Quilt
Maker | Hester Wright |
Title | Quilt |
Date of Creation | 1860 |
Location | Marshall County, IL |
Materials | Cotton |
Institution | Illinois State Museum |
Credit Line | Gift of Lura Baxter |
Accession Number | 1975.13.746948 |
Photo Credit | From the Permanent Collection of Historic Arkansas Museum. |
Category | Textiles |
Hester Malone was born in the 1820s in County Cork, Ireland, the youngest of eight children. Considered a frail child, she was sent to live in Dublin with two maiden aunts who had a dressmaking establishment. There, she went to school and learned fine stitchery. At 16, she journeyed to America to live with an older sister on Staten Island. She worked as a governess and as a seamstress. At some point she married a fellow Irish immigrant William Wright. They moved to Illinois, where William became a farmer.
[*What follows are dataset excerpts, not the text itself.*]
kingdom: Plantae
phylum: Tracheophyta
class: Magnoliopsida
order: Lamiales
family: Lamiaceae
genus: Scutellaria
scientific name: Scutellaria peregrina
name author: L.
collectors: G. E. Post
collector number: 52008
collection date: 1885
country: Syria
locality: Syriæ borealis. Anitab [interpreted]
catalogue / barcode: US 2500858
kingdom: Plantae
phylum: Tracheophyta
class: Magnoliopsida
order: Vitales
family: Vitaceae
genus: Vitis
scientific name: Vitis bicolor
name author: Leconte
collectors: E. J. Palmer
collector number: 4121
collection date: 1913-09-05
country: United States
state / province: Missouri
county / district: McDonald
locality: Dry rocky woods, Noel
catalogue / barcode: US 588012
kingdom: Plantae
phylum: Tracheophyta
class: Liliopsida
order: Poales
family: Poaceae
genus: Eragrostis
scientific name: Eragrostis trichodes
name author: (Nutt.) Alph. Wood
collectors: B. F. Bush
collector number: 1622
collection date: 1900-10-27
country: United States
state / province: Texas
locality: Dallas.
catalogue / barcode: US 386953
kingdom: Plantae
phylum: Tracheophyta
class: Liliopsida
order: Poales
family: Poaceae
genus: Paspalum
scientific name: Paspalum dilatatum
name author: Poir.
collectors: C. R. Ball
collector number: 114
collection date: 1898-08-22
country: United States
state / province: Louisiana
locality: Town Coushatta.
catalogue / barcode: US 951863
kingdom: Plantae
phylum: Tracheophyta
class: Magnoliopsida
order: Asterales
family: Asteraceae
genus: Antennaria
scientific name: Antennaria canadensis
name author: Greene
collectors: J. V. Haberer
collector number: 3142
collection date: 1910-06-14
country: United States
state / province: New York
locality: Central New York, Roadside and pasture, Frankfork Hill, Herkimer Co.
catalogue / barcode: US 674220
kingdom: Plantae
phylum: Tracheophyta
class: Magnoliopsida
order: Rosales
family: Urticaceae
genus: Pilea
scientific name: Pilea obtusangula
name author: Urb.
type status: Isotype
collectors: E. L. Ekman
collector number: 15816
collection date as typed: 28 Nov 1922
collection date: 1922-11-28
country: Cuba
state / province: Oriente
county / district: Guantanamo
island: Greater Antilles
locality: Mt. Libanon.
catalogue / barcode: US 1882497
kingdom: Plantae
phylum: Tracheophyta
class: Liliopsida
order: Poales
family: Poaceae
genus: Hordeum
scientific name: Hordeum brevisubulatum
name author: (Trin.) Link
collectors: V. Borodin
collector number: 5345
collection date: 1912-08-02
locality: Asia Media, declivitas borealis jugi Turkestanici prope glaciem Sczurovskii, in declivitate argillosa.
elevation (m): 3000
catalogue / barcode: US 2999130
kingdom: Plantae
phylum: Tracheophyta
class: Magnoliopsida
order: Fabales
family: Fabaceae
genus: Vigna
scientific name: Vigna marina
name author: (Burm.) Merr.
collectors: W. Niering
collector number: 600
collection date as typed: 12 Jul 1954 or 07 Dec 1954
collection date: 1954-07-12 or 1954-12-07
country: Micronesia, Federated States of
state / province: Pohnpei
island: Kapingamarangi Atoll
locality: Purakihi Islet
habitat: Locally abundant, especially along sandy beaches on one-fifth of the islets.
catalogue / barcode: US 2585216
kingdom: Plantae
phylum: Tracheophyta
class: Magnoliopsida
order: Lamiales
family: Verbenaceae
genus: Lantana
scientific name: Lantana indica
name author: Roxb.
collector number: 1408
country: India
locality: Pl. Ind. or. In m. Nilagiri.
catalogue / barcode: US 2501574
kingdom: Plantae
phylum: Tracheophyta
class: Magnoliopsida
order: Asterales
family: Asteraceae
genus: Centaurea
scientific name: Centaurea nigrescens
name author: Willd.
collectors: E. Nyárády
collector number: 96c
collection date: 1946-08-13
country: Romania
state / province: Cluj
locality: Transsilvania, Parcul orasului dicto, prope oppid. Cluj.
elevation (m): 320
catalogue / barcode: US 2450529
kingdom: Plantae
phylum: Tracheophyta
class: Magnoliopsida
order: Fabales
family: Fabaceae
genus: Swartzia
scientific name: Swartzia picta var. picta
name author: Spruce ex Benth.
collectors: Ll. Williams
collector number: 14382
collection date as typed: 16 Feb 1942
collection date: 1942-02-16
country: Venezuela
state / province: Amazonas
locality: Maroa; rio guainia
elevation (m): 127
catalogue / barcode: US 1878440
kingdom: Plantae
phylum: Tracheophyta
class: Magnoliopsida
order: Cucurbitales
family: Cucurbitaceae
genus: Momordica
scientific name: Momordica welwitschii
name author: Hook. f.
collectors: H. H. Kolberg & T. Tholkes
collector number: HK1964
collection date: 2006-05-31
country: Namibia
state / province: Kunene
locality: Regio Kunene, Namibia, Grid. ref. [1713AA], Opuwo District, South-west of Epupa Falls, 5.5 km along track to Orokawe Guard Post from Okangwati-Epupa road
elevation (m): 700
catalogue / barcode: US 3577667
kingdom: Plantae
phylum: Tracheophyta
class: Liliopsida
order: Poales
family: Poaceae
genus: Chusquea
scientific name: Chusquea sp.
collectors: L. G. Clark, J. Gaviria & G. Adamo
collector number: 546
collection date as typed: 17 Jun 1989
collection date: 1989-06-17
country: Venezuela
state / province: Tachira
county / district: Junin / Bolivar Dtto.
Hester Wright sewed this quilt around the year 1860. At that point she lived in a log cabin with her husband, four-year-old daughter, and two-year-old son in rural La Prairie Center, 20 miles north of Peoria. Although little La Prairie was reported in an 1858 Illinois Directory as just a cluster of buildings, it also had the reputation of being an anti-slavery town and a safe haven for freedom seekers traveling north to Canada. Through the war, the La Prairie Ladies’ Loyal League sent shipments of clothing to regional branches of the United States Sanitary Commission, a private relief agency created by federal legislation on June 18, 1861, to support sick and wonded soldiers.